On the other hand, I didn't become a novelist because I like working with large groups of people. Just the opposite. Some part of me really likes being by myself, doing my little thing.

But the world has handed me this opportunity and I've decided to seize the day. And then I get word that based on Mothers & Other Monsters, a couple of major mainstream publishing houses want to know if I'm working a novel.

Yes, at last. I can write sf in such a way that it transcends the expectations of genre. I can do with sf what Le Carre does with the spy novel. I have spent years hoping and working for this. I like the work of other people who do this; people like Jonathan Lethem, Michael Chabon, Dan Chaon and Jonathan Safran Foer. And especially Kelly Link, who is such an artist. I like that life, the life of art, the pursuit of technique and craft in the service of something inexplicable. But I have this new art form that requires me to work enormous hours and demands that I give it my all. But I have the opportunity to reach a goal I set for myself twenty years ago.

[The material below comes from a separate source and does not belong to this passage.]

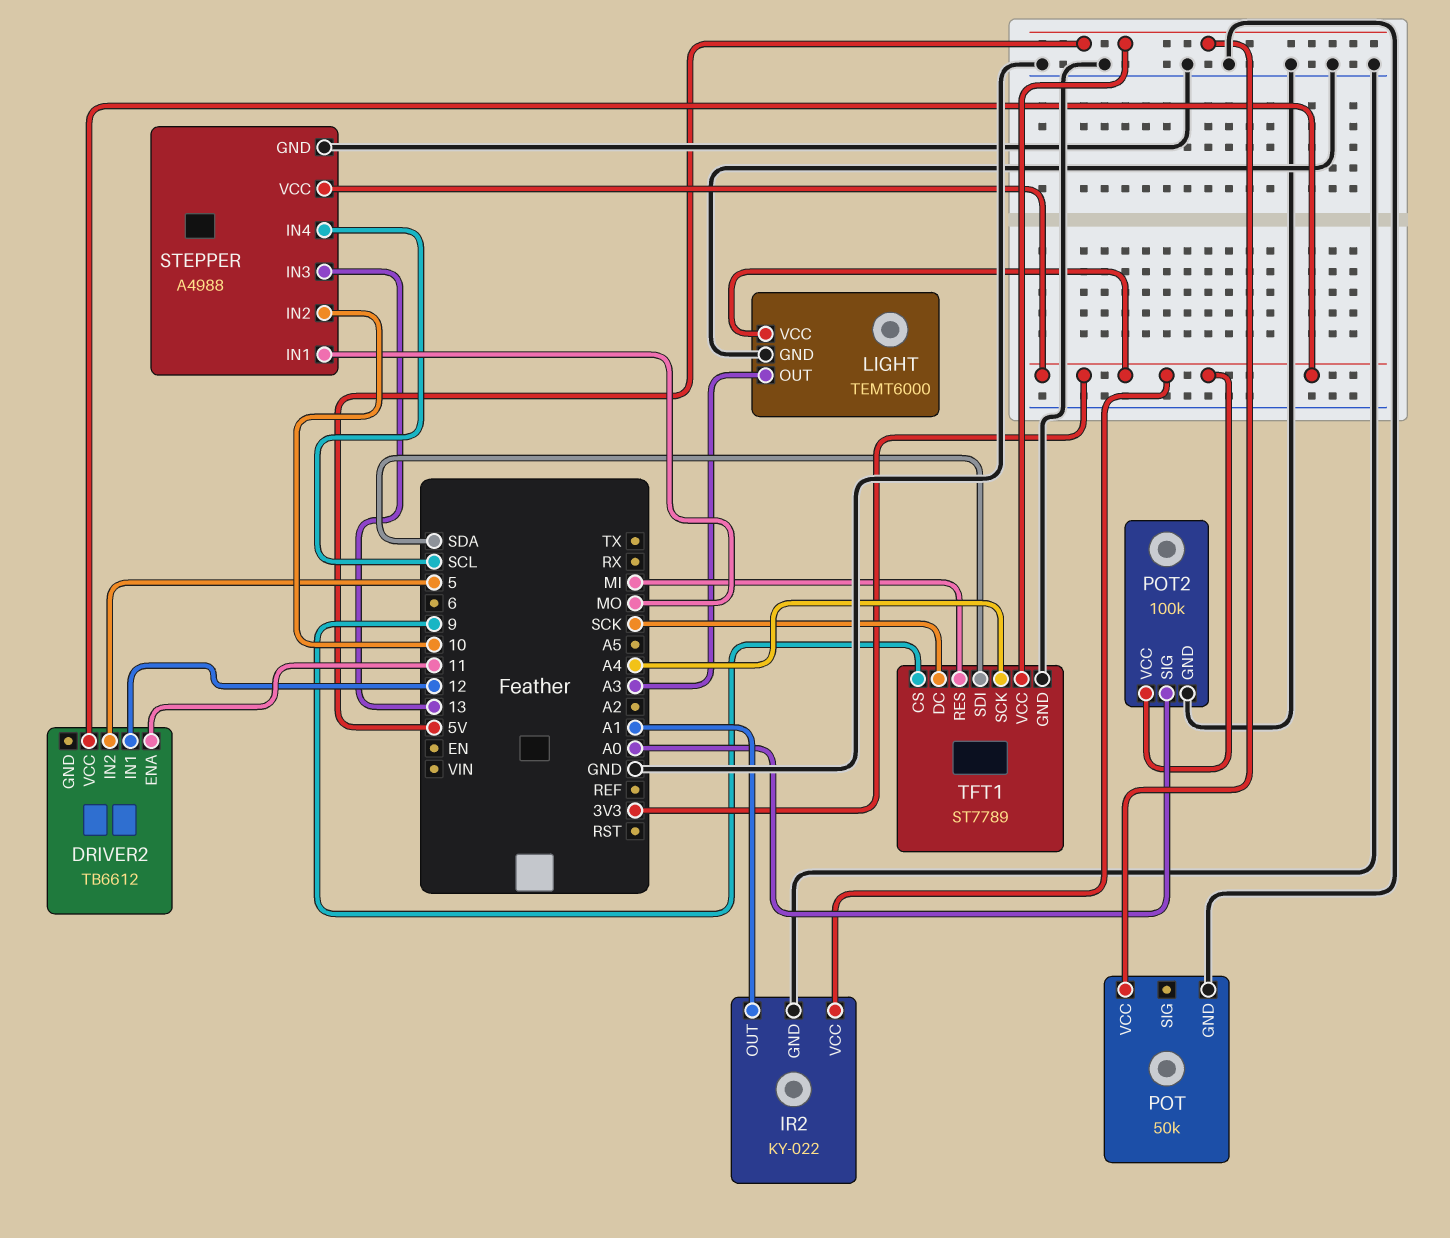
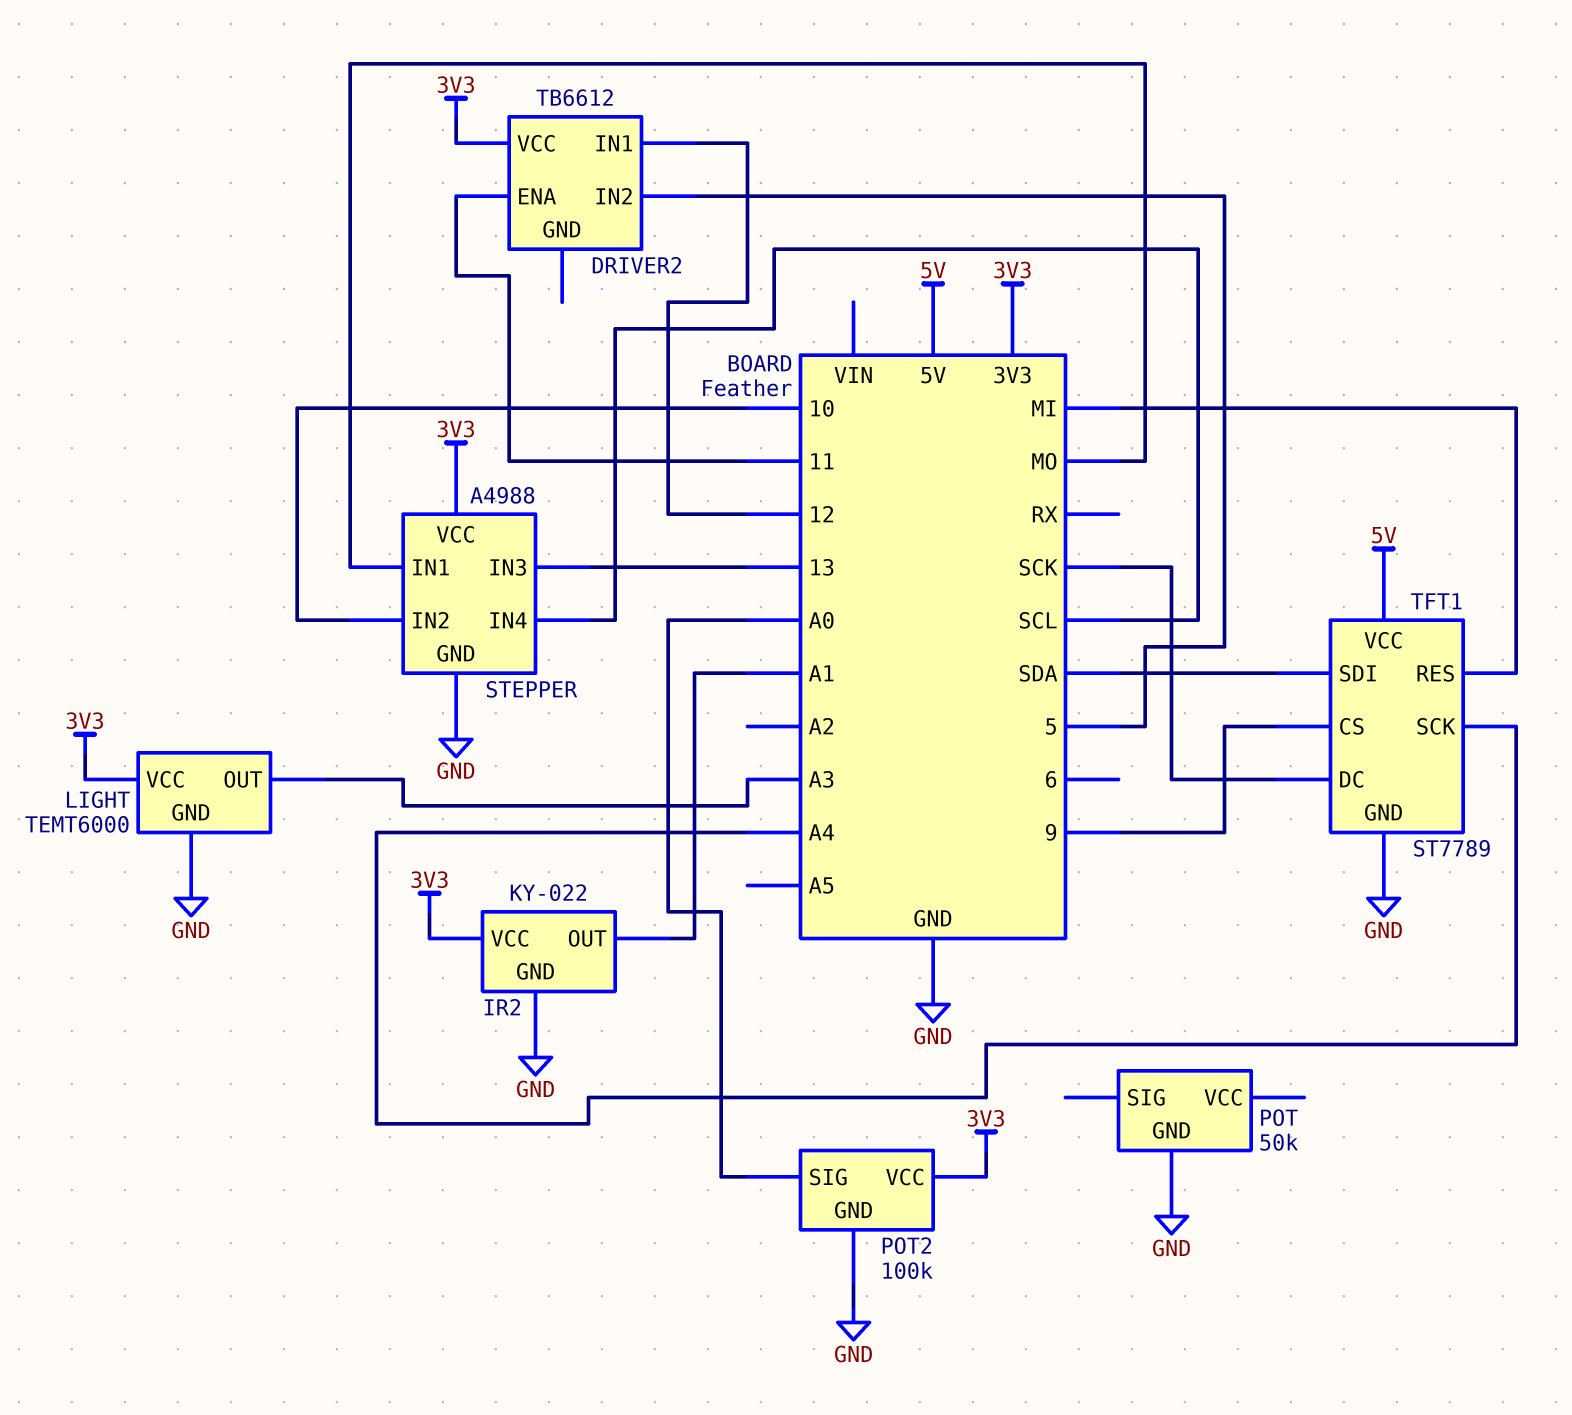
POT pin VCC: 5V -> none

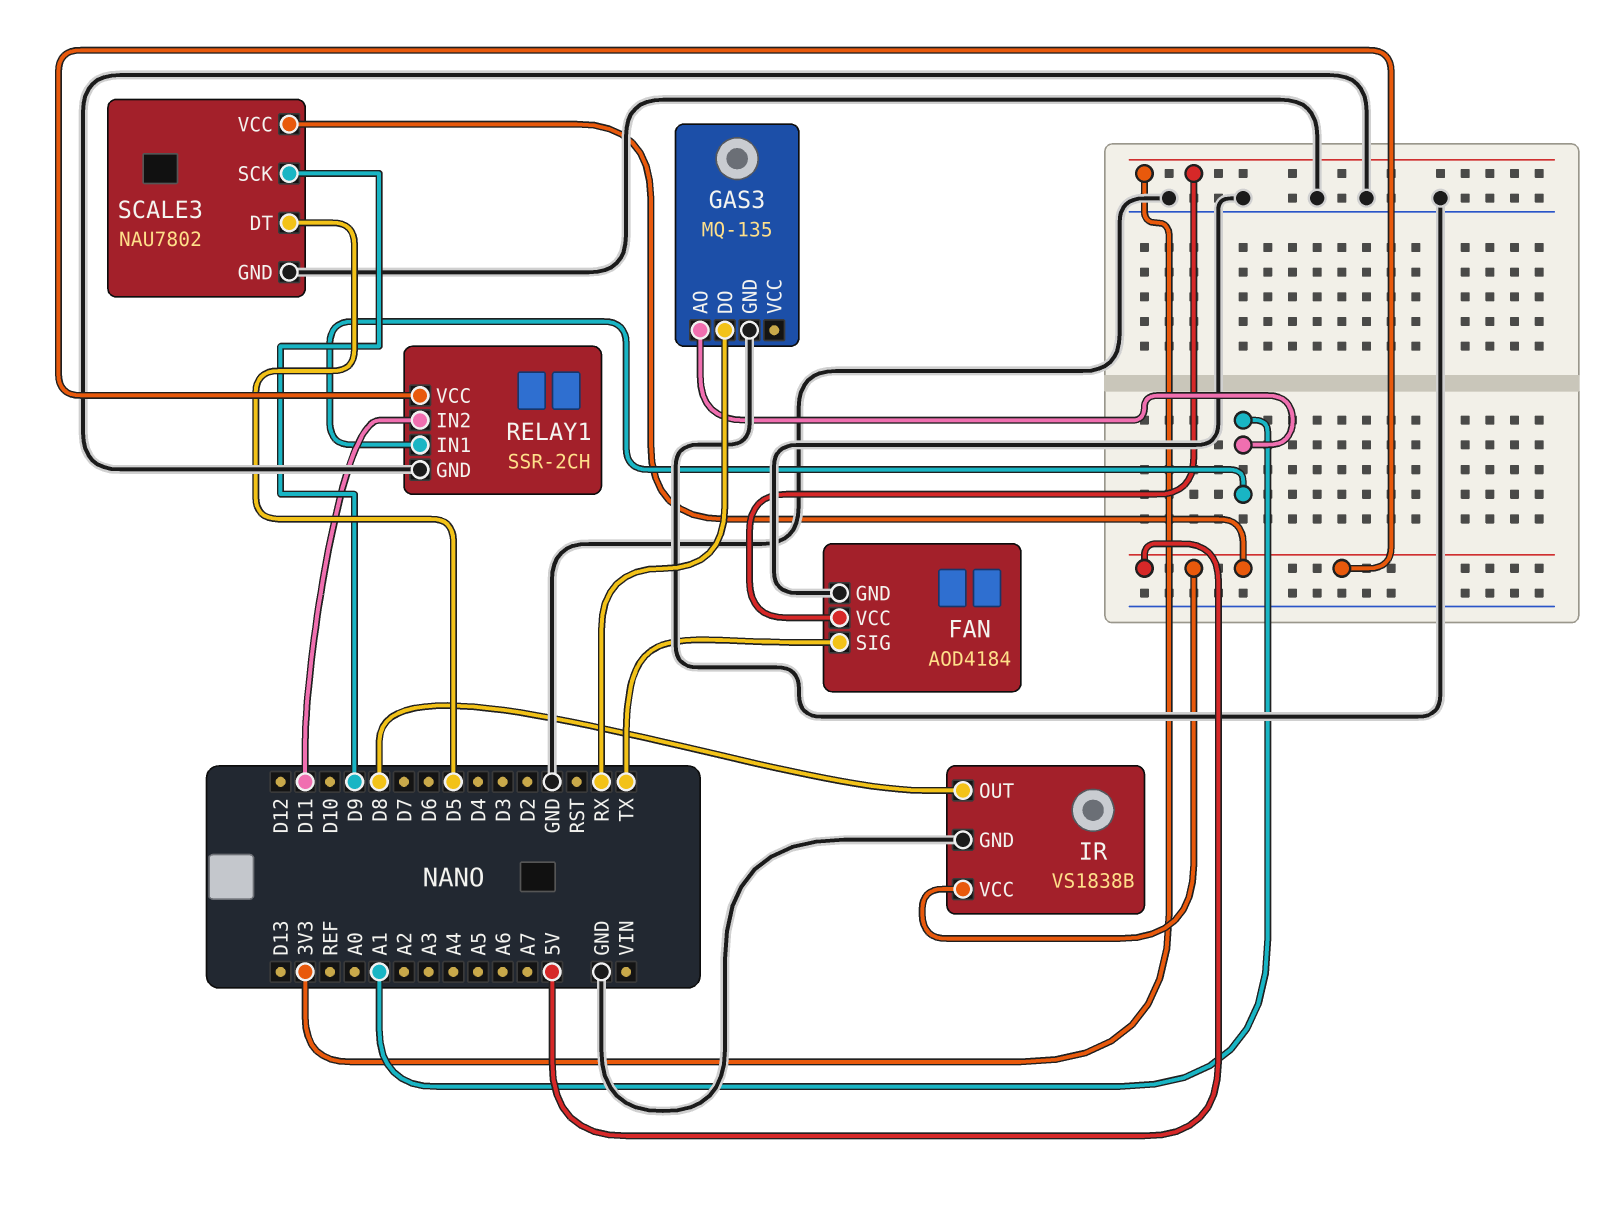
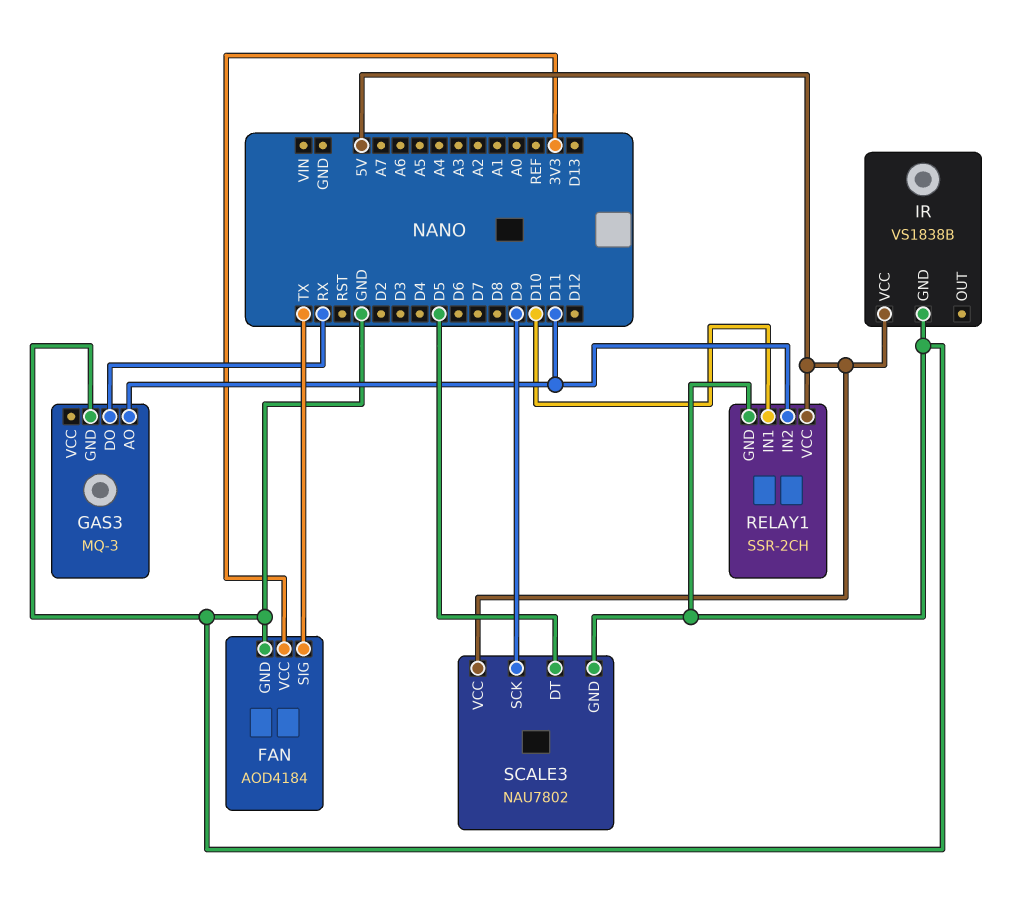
GAS3: MQ-135 -> MQ-3
GAS3 pin AO: A1 -> D11
IR pin OUT: D8 -> none
RELAY1 pin IN1: A1 -> D10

So I'm working on BabyGoth to deliver a proposal to a couple of houses at the first of the year. It's very possible that both of them will turn it down. I'm not committing to anything. I'm just...exploring the options, you know?

Of course, I'm tickled beyond words to have too much good fortune. Stressed. Afraid I'll make the wrong decision. Strike while the iron is hot. Too many irons in the fire. I expect no sympathy.

5 Comments:

Blogger David Moles said...

It helps if you remember the word "lemma". In mathematics it's a sort of theory-let. (Of course I imagine it as some sort of small African ungulate, maybe something like a mouse deer with giraffe markings, but that's my problem.)

As someone who finds the idea of ARGs fascinating but is too lazy to actually get involved in one, I know which way I'd want you to jump. Plus, you'd rock as a stealth SF novelist. And right now (if we're talking novels) it seems to be all boys doing that, except for Karen Joy Fowler, and it's about time there were more women in that clubhouse.

On the other hand, getting a chance to do good work with cool people is not something to sneeze at, either. It doesn't happen to many people. And to be able to do that and be writing at the same time...

Well, I hope you don't have to give up either one.

November 27, 2005 10:27 PM  
Blogger Christopher Barzak said...

I hope you don't have to give up either one too. I understand the need to have a safety net though. I've finally gotten practical about that in the past year or so and need to figure out what to do with the rest of my life as well, because writing is just not going to keep clothes on my back and a roof over my head, unfortunately. I'll still do it as much as I can, because I want to and I love it, and I don't think I could stop, but I definitely need something else I can do that will take care of me monetarily for the future. It's just plain stupid to ignore that.

Now, if I could figure out what I can do. That's the question. Why don't they have a demand for professional karaoke singers? Life is so unfair.

November 28, 2005 4:36 AM  
Blogger David Moles said...

You know, Barzak, there's bound to be an angle there. You'd make a pretty good local-level gaijin personality on Japanese TV, for instance.

November 28, 2005 3:41 PM  
Blogger Christopher Barzak said...

Local? Local? *blinks rapidly* You must be joking, David. I'll only settle for country-wide or nothing at all.

hehe.

Actually I know I could make a living here. It's back in the States where I'm not so sure of that. And as much as I love it here, I would like to come home some day, and not just for a vacation.

November 29, 2005 5:56 AM  
Blogger SquidgePa said...

Back in high school, we studied "Valley of the Dolls" in the original Greek in my Humanities class (properly titled, "Κοιλάδα των κουκλών"). Our text was derived from the copy found in the Hunington Library, one of the three remaining copies on display in public collections.

I wonder if they still study classics like this in school?